Global diversification pays off: Indian investors earn up to 72% from international mutual funds
Indian investors looking for opportunities beyond domestic equities have made impressive gains last year, with several international mutual funds and fund-of-funds (FoFs) delivering returns of up to 72 per cent. These funds outperformed even the best-performing Indian equity categories, driven by a global rally driven by technology, artificial intelligence, consumer spending and commodities.
According to ACE Mutual Fund data as of October 20, the top 10 international funds delivered returns ranging between 33 per cent and 72 per cent in a year. In comparison, the benchmark Nifty gained only 5.7 per cent during the same period.
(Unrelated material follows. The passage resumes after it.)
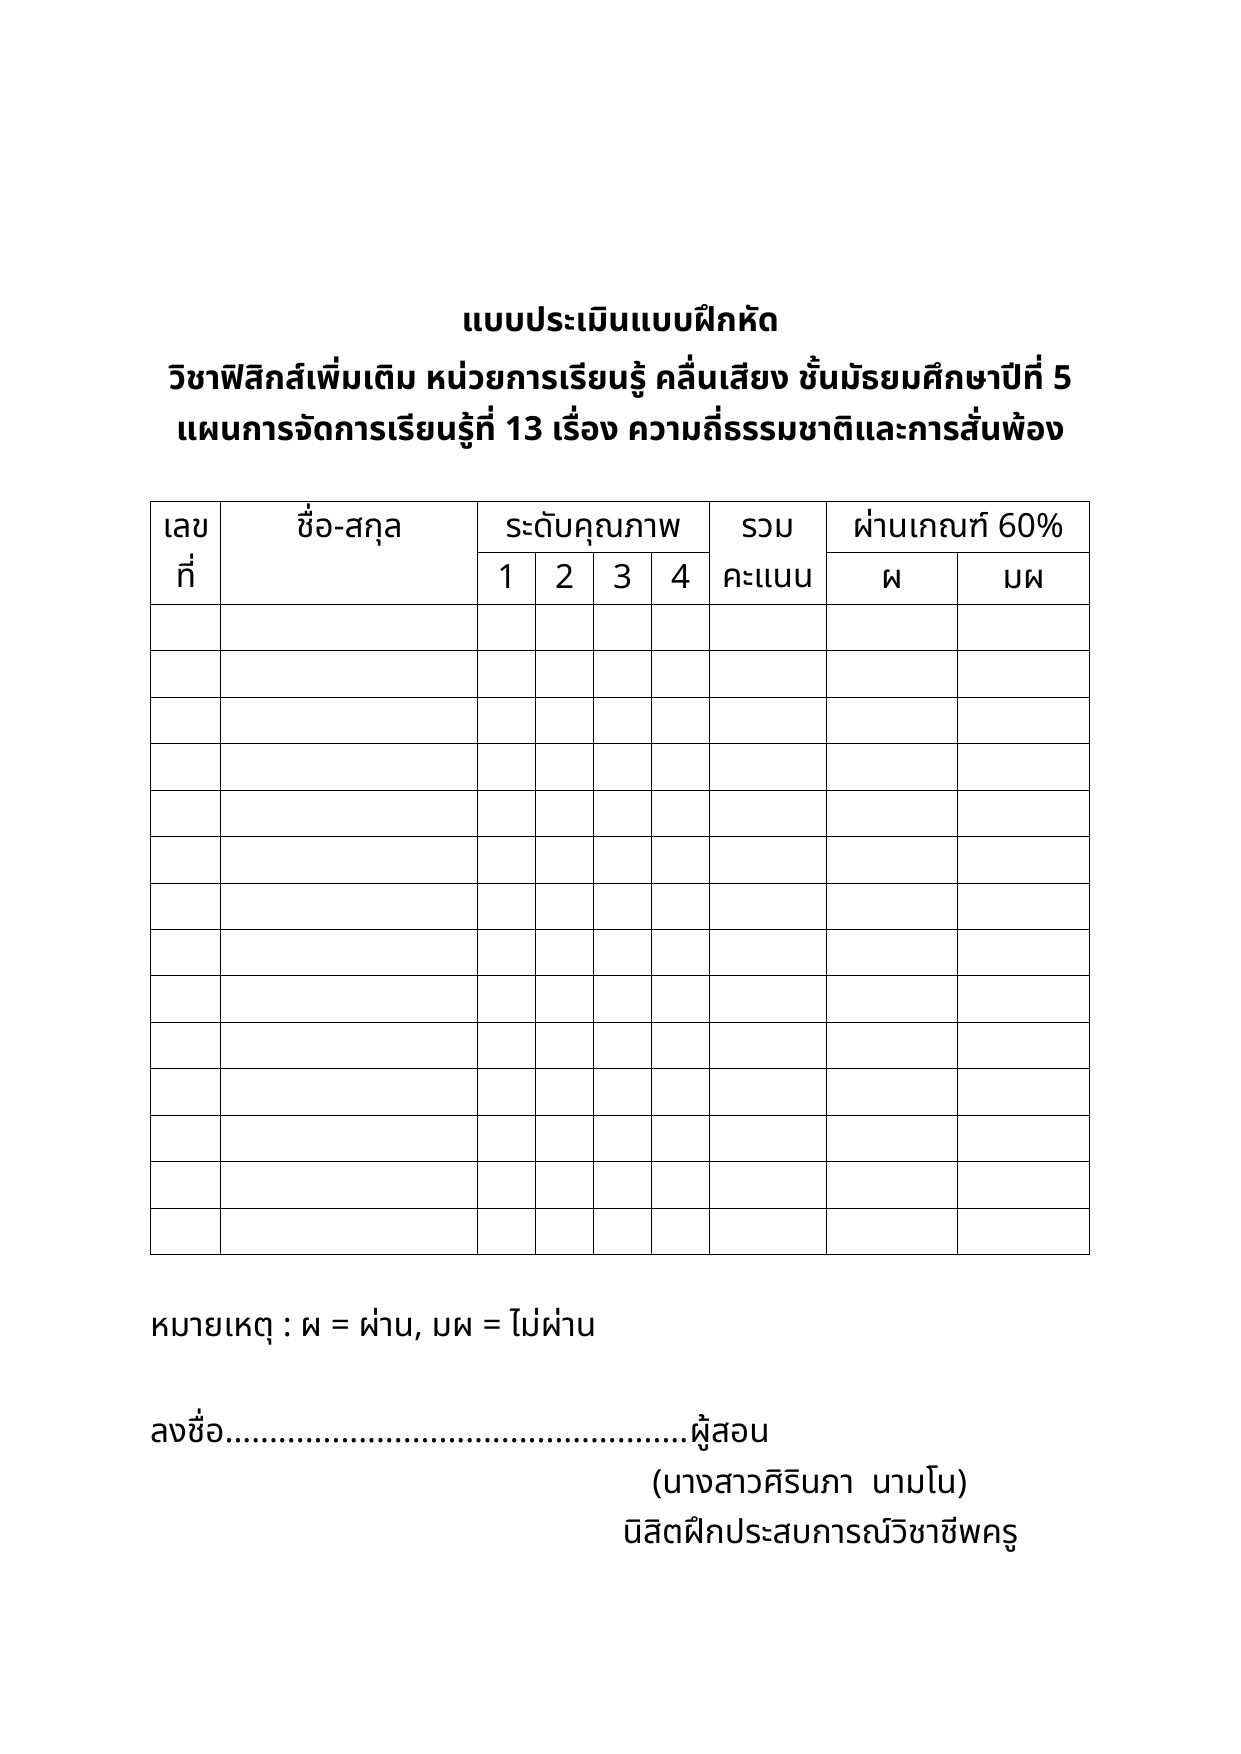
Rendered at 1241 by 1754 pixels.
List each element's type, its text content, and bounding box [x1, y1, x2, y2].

Mirae Asset NYSE FANG+ ETF FOF topped the charts with an impressive one-year return of 71.78 per cent and a three-year return of 62.72 per cent. Close behind was Invesco Global Consumer Trends FOF, which rose 52.65 per cent, benefiting from strong performance by global consumer brands and digital commerce companies.
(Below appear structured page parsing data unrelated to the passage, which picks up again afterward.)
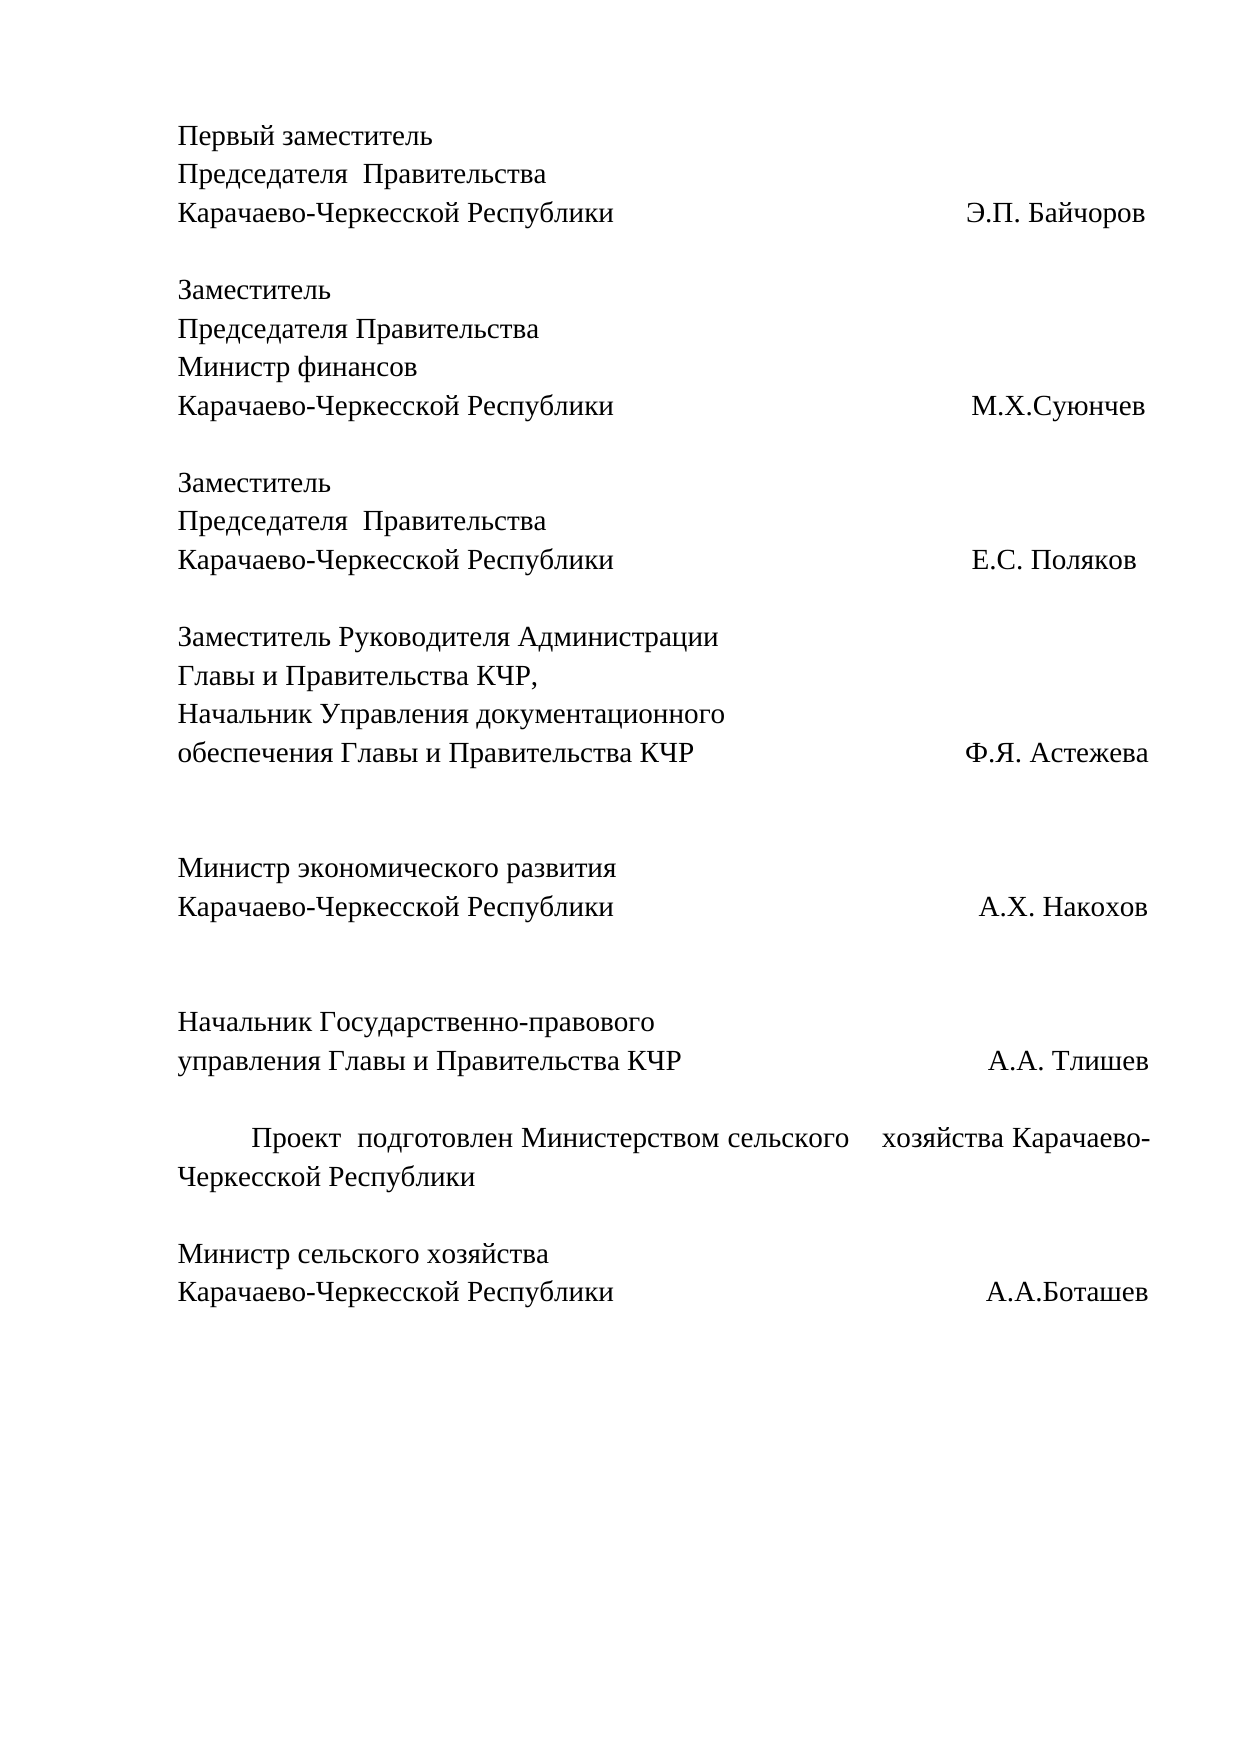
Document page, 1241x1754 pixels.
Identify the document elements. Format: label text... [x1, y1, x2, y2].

text Министр сельского хозяйства [177, 1236, 1160, 1269]
text Министр финансов [177, 349, 1152, 383]
text Председателя Правительства [177, 157, 1152, 190]
text Председателя Правительства [177, 503, 1152, 537]
text Главы и Правительства КЧР, [177, 658, 1152, 691]
text Карачаево-Черкесской Республики А.А.Боташев [177, 1274, 1152, 1308]
text Начальник Управления документационного [177, 696, 1152, 730]
text управления Главы и Правительства КЧР А.А. Тлишев [177, 1043, 1152, 1077]
text Заместитель [177, 465, 1152, 498]
text Карачаево-Черкесской Республики А.Х. Накохов [177, 889, 1152, 922]
text Начальник Государственно-правового [177, 1004, 1152, 1038]
text Заместитель Руководителя Администрации [177, 619, 1152, 653]
text Первый заместитель [177, 118, 1152, 152]
text Министр экономического развития [177, 850, 1152, 884]
text Карачаево-Черкесской Республики Е.С. Поляков [177, 542, 1152, 576]
text Председателя Правительства [177, 311, 1152, 344]
text Карачаево-Черкесской Республики М.Х.Суюнчев [177, 388, 1152, 421]
text Проект подготовлен Министерством сельского хозяйства Карачаево-Черкесской Республики [177, 1120, 1152, 1192]
text обеспечения Главы и Правительства КЧР Ф.Я. Астежева [177, 735, 1152, 768]
text Карачаево-Черкесской Республики Э.П. Байчоров [177, 195, 1152, 229]
text Заместитель [177, 272, 1152, 306]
Broader US-focused strategies also posted solid gains. The Mirae Asset S&P 500 Top 50 ETF FoF returned 49.91 per cent, while the Motilal Oswal Nasdaq 100 FoF delivered 42.48 per cent in a year.
Diversification beyond technology also proved beneficial. Rising global commodity prices and improved capital discipline among major mining companies led the DSP World Mining Overseas Equity Fund (FOF) to gain 32.83 per cent.
Overall, global diversification has clearly paid off for Indian investors this year, as international markets — especially those driven by AI, technology, and resources — delivered far stronger returns than domestic equities.
Meanwhile, gold and silver prices stabilised around $4,050 and $48 per ounce after a sharp correction in the last two sessions, as investors booked profits from Monday’s record highs.
“The pullback reflected a shift toward risk assets amid optimism over US–India trade relations, weakening gold’s safe-haven demand. Seasonal demand in India also eased, putting pressure on physical markets,” experts noted.